ESM detects all platform workload and makes that data available in real-time, allowing users and administrators to instantly see whether their jobs and interactive queries are behaving as expected, and if any action is required.

Within ESM, all workload is contextually labeled in a relevant way. With SAS as an example, ESM detects the full job name, server context, job flow hierarchy, and scheduler queue of any detected jobs or user sessions. Interactive sessions are also labeled with the true user that launched them, in cases where that differs to the ID they are executing under (i.e. the real SAS Metadata or LDAP user rather than 'sassrv' or 'cas').

Self-service administration and event investigation

If a user notices something unexpected, ESM provides them with a secure and controlled way to terminate a workload, including cleaning up any temporary storage associated with it. A user must have the necessary hierarchical permissions to terminate a job, and the termination is is saved to an audit log alongside the justification provided by the user.

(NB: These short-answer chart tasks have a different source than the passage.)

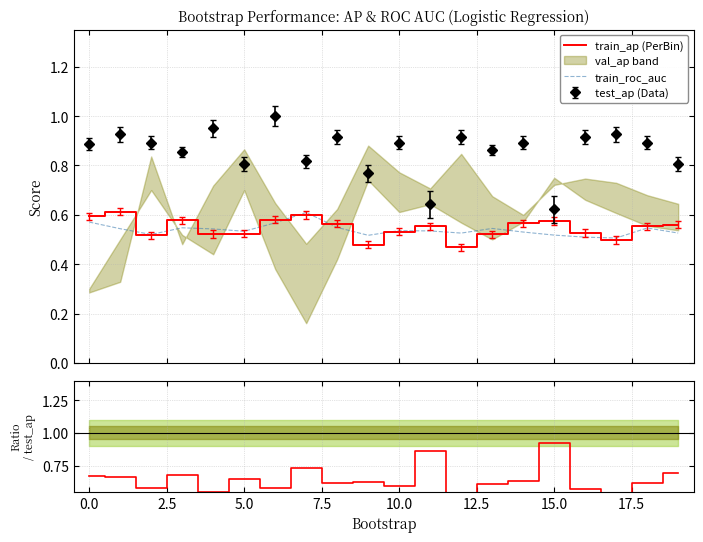

True or false: train_ap/test_ap has more than 0 points higher than both neighbors.

True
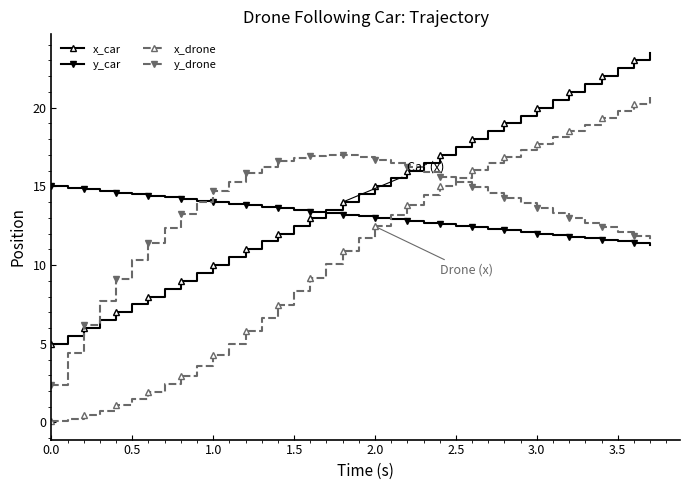

Which series has the largest range (max minus min)?

x_drone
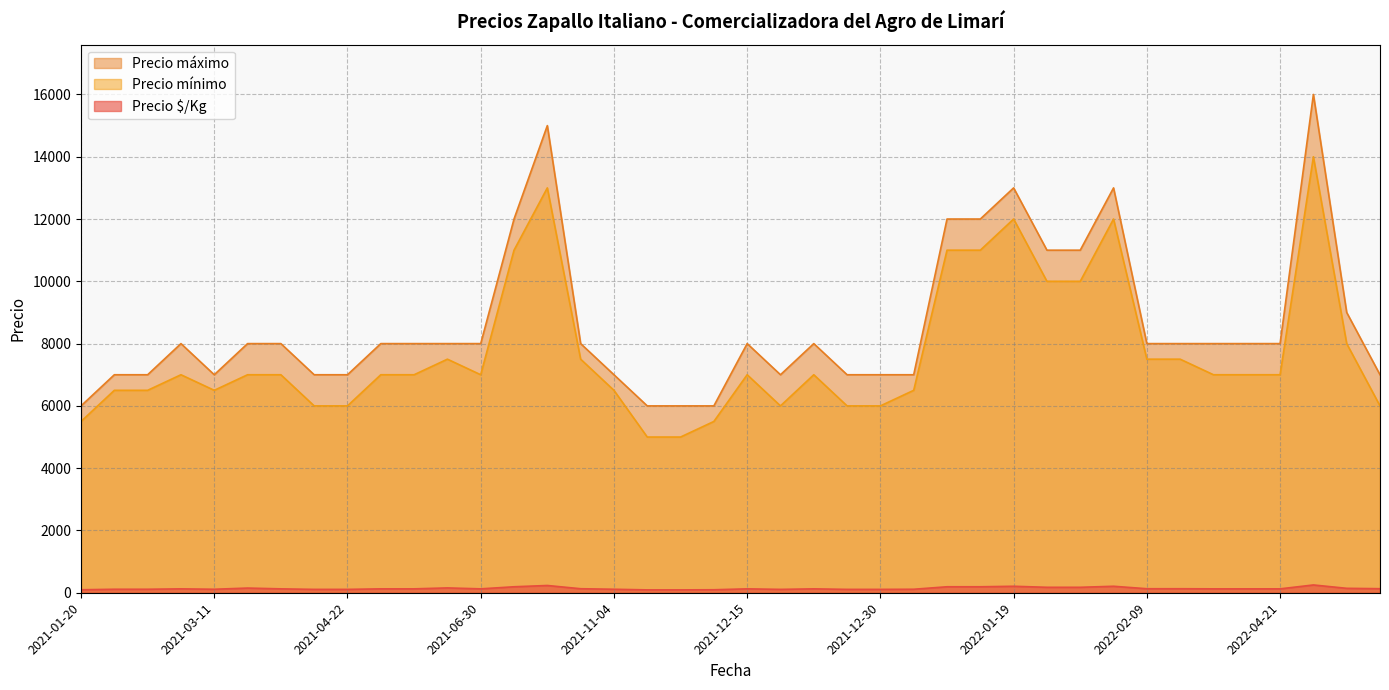

Which series has the widest spread of values?

Precio máximo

Similarly, users can also view log events in real-time, and drill down into logs where required (subject to the same authentication). These features allow end-users to investigate and manage all of their workload without ever requiring them to be granted host-level access.

Interested in seeing a demo of ESM?

Top-down and Bottom-up performance analysis

For Administrators, typically more interested in the overall health of the platform, ESM offers top-down workflows that begin as cluster-wide performance heatmaps, and allow them to narrow in to hotspots and drill through to individual jobs or users that may be causing undesired behaviour.

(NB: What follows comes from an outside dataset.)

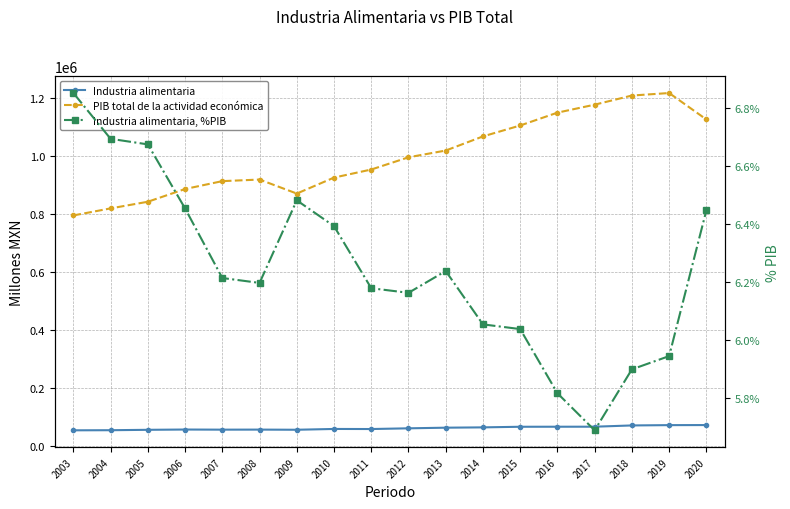

At which category does Industria alimentaria reach its first local valley?

2007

Users who are typically more concerned with the performance and resource utilisation of their own jobs can instantly see how their code is performing and how it compares to the last time it ran. Individual steps can be labeled or annotated, allowing them to identify problems and optimise where required.

Scheduled batch job flow analysis and optimisation

A core feature of ESM is extensive job monitoring. ESM collects detailed performance data on all jobs, including return code, flow and queue information where available. ESM is compatible with IBM® Platform™ LSF® and can be integrated with schedulers like BMC® Control-M™ easily.

ESM monitors jobs for warnings, errors or any other configured events in real time, and allows instant drilldown directly to specific sections of job logs. Its job flow visualisation and investigation features are designed to accelerate root-cause analysis and identification of anomalies to help prevent future exceptions.

Point-and-click chargeback classification

ESM profiles all workload and labels the resource metrics with metadata describing the user, job name, queue and any other available logical contexts. ESM aggregates and retains this performance data for a configurable period to allow for historical performance comparison and for cost allocation.

ESM provides a drag-and-drop interface that lets users generate cost allocation rules by classifying workload 'cost items' into departmental 'cost buckets'. The resulting ruleset can then be used to generate periodic departmental resource breakdown reports that aid in the implementation of a chargeback strategy for multi-tenant environments.